***** Dataset records *****
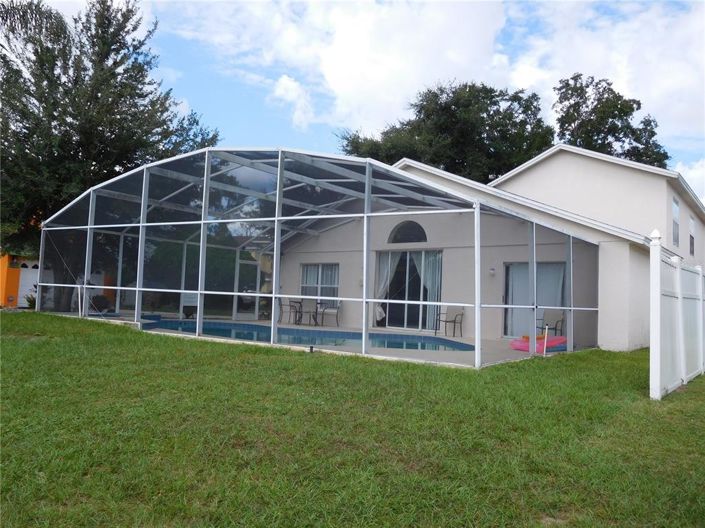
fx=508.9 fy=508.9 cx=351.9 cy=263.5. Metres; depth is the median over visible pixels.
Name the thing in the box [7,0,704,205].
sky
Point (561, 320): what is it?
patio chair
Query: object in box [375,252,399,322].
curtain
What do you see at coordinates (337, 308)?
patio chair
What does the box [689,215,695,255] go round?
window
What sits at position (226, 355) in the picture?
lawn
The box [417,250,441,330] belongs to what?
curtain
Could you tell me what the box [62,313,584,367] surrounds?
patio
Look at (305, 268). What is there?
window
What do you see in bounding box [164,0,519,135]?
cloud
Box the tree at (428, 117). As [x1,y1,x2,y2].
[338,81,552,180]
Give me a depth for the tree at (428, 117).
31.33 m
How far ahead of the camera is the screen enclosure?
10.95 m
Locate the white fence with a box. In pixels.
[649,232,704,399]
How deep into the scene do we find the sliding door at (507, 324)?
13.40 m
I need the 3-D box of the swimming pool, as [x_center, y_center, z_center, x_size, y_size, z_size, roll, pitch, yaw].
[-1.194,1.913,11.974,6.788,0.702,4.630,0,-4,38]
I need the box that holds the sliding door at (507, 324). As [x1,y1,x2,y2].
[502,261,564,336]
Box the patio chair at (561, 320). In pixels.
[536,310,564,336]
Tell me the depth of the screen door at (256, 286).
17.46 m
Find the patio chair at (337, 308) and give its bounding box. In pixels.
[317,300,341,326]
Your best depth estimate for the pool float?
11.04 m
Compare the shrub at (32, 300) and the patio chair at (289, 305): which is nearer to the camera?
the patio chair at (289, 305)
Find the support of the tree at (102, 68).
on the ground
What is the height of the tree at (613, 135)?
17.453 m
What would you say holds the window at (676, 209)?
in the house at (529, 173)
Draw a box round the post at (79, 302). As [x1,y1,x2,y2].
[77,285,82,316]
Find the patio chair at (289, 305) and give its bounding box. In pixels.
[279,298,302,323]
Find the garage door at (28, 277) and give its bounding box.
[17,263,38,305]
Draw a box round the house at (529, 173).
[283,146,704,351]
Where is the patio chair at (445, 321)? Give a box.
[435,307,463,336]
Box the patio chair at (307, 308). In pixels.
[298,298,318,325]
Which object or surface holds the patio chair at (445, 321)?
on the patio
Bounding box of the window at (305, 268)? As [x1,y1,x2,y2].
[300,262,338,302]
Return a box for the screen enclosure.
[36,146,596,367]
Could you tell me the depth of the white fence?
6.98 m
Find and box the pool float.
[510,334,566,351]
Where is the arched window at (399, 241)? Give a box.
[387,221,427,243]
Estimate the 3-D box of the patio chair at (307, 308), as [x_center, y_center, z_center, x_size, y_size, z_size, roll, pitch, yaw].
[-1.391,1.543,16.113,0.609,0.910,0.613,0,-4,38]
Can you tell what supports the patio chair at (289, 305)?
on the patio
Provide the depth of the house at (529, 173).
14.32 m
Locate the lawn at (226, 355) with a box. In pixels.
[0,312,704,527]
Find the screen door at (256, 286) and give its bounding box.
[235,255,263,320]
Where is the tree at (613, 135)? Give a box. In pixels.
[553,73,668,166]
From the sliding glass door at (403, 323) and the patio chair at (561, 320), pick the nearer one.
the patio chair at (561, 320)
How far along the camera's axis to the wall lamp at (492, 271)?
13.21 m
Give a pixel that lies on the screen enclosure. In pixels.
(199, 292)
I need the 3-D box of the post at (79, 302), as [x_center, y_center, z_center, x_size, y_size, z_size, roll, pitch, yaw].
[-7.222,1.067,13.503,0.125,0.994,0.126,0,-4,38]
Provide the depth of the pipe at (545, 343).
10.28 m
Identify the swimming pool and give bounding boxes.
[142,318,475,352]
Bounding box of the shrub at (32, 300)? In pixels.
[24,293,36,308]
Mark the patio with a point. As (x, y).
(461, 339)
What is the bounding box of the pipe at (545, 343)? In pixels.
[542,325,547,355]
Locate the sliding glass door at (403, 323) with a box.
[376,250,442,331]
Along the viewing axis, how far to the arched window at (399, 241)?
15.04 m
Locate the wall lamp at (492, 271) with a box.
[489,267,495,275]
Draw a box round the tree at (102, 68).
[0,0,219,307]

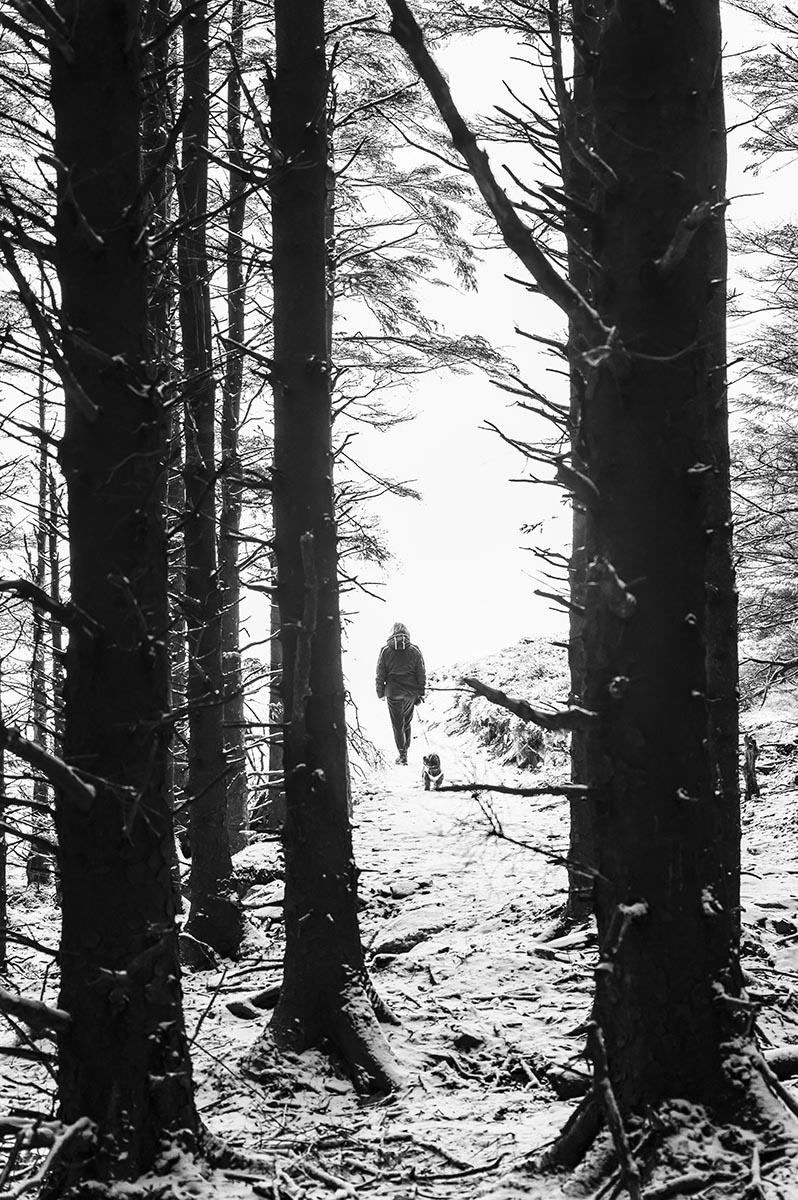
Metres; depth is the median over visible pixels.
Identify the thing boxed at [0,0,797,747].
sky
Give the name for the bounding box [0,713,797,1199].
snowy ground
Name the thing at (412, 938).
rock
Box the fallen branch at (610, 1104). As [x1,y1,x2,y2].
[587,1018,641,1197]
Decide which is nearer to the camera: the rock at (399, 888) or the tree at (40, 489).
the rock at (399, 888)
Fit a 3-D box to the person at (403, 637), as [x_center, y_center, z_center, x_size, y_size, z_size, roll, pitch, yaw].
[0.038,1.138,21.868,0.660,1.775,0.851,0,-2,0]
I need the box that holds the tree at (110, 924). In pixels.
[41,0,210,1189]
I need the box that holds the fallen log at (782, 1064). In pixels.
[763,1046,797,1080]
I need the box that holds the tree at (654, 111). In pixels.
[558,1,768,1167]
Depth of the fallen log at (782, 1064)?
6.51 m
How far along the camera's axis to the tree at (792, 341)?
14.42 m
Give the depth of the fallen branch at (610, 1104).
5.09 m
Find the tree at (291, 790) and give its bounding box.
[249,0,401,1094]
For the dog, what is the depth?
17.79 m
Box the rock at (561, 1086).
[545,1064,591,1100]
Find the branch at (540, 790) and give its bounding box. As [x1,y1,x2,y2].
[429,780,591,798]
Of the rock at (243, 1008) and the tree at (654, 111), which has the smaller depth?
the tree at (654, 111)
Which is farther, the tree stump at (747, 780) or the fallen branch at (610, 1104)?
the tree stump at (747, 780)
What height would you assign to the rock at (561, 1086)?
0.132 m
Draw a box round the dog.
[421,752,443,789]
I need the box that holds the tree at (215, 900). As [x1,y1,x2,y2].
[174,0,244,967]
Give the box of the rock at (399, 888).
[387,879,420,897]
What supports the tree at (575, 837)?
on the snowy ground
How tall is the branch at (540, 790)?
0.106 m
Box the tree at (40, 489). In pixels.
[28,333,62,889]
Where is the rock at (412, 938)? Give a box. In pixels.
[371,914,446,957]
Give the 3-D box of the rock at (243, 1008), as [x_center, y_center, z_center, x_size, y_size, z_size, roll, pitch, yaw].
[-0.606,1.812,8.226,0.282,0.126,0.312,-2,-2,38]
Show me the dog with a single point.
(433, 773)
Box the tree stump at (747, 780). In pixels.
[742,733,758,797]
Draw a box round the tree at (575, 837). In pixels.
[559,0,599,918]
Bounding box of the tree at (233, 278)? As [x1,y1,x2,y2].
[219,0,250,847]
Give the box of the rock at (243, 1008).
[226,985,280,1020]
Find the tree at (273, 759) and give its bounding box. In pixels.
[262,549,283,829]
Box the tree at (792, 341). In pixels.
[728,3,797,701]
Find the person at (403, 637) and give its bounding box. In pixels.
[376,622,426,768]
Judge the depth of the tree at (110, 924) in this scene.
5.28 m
*****
***** Dataset records *****
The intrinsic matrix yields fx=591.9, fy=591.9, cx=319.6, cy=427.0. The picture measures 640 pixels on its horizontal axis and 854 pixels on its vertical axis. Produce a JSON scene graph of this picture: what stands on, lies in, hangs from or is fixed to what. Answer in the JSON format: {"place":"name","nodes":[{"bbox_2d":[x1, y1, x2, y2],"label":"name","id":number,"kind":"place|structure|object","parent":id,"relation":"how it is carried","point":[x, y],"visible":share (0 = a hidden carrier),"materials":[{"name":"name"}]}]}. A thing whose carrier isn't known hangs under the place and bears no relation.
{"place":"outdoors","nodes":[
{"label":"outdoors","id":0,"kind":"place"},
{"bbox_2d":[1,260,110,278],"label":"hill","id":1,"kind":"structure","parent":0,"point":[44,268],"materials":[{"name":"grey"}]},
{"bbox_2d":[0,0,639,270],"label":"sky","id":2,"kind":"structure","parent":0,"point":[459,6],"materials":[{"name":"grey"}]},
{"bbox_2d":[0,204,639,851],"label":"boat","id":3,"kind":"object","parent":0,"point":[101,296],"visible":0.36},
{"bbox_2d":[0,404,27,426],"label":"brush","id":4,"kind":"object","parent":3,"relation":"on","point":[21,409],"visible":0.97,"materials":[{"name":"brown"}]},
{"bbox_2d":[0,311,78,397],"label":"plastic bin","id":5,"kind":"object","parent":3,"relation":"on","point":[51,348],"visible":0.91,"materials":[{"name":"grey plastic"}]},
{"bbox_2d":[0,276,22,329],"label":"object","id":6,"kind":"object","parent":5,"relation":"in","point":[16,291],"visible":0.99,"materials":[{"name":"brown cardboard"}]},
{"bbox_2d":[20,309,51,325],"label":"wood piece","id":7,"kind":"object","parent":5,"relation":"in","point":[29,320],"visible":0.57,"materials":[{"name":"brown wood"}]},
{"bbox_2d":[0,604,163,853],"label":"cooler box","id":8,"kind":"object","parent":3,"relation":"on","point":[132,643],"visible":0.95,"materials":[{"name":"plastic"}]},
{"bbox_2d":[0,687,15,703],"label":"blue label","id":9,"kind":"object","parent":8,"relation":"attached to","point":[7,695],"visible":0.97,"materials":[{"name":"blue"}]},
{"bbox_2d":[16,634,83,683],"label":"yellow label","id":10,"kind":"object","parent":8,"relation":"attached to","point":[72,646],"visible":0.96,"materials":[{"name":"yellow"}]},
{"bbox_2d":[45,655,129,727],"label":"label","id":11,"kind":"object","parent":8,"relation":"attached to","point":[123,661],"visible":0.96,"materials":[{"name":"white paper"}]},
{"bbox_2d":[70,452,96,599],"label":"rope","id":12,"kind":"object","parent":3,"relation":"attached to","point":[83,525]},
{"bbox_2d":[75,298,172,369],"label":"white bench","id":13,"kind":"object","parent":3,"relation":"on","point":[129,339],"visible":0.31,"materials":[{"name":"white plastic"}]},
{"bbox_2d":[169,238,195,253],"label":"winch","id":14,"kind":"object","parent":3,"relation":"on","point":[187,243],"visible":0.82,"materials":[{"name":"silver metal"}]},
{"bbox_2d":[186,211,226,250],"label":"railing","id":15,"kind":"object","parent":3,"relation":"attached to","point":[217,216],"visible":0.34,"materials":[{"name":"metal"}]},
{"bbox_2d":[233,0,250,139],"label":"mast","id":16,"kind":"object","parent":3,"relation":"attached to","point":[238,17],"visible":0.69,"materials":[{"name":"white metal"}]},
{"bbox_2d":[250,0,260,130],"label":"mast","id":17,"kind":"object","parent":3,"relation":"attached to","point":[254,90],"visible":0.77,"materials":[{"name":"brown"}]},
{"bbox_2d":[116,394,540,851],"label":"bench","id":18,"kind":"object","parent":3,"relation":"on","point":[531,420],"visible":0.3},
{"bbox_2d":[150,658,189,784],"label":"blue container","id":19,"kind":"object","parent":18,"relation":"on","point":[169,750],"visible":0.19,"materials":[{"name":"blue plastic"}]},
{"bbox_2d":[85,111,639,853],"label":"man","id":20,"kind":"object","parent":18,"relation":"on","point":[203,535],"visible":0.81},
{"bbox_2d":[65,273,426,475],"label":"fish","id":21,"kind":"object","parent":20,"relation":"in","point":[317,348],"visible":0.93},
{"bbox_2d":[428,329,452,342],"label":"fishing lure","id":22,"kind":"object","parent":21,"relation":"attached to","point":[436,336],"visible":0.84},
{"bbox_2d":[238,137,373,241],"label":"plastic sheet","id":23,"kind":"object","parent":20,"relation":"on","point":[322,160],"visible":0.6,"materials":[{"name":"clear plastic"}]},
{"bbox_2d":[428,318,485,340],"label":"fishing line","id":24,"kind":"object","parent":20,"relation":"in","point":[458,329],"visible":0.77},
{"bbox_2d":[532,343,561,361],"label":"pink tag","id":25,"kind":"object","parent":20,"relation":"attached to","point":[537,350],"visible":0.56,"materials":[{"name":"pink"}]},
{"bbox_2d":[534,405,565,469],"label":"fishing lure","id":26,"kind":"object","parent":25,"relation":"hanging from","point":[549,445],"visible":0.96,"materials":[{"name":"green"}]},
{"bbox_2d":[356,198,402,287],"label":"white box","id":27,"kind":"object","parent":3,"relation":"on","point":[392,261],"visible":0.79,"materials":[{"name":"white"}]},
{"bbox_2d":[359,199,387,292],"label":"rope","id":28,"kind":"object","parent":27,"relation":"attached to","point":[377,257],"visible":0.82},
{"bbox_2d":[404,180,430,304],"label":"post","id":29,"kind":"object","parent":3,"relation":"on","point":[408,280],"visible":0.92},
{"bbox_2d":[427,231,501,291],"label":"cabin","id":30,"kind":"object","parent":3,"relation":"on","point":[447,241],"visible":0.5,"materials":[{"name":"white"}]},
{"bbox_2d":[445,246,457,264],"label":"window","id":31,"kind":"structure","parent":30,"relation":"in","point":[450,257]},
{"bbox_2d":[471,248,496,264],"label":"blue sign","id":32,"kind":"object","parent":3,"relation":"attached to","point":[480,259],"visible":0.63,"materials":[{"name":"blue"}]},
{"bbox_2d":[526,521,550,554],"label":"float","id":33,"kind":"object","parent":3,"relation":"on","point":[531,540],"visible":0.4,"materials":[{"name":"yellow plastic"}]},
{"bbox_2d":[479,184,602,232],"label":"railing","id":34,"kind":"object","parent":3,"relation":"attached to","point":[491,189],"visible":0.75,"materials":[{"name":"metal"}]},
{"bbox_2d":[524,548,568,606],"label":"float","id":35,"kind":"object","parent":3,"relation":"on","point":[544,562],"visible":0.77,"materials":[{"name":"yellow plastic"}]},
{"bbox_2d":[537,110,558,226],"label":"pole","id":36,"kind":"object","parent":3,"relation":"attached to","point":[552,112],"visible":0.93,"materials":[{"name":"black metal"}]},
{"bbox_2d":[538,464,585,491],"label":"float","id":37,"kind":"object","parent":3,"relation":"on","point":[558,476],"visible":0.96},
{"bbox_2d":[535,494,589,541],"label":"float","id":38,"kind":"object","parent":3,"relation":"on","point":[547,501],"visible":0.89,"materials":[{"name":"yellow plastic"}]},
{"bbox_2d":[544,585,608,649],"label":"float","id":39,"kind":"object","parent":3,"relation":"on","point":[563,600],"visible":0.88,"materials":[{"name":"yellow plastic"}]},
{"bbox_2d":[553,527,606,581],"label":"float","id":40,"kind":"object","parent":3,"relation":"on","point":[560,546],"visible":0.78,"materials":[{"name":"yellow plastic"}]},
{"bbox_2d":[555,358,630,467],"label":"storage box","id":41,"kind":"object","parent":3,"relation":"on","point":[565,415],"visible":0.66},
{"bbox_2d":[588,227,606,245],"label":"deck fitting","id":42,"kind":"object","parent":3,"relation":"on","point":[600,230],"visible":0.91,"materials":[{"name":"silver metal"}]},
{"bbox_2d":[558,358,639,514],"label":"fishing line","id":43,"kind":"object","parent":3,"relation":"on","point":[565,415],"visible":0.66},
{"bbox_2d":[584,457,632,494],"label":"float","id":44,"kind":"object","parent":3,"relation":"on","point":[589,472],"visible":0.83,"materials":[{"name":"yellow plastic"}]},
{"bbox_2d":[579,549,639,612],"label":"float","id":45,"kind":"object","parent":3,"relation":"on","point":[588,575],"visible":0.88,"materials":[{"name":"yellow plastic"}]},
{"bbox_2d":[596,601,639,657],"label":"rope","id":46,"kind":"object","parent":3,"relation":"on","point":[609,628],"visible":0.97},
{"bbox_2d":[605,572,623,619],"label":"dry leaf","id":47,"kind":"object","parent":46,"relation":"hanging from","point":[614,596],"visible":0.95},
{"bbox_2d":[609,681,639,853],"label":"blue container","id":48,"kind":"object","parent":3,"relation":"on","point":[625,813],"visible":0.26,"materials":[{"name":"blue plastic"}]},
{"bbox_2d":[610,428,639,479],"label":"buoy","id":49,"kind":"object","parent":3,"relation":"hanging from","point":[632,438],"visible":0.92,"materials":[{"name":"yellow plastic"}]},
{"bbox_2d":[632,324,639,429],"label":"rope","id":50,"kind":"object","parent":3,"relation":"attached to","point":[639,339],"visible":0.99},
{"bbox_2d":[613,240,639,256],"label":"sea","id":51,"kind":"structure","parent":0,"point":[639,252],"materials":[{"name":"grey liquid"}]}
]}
*****
The answer must be every line of the data that holds the word "median".

fx=508.9 fy=508.9 cx=351.9 cy=263.5. Metres; depth is the median over visible pixels.
Metres; depth is the median over visible pixels.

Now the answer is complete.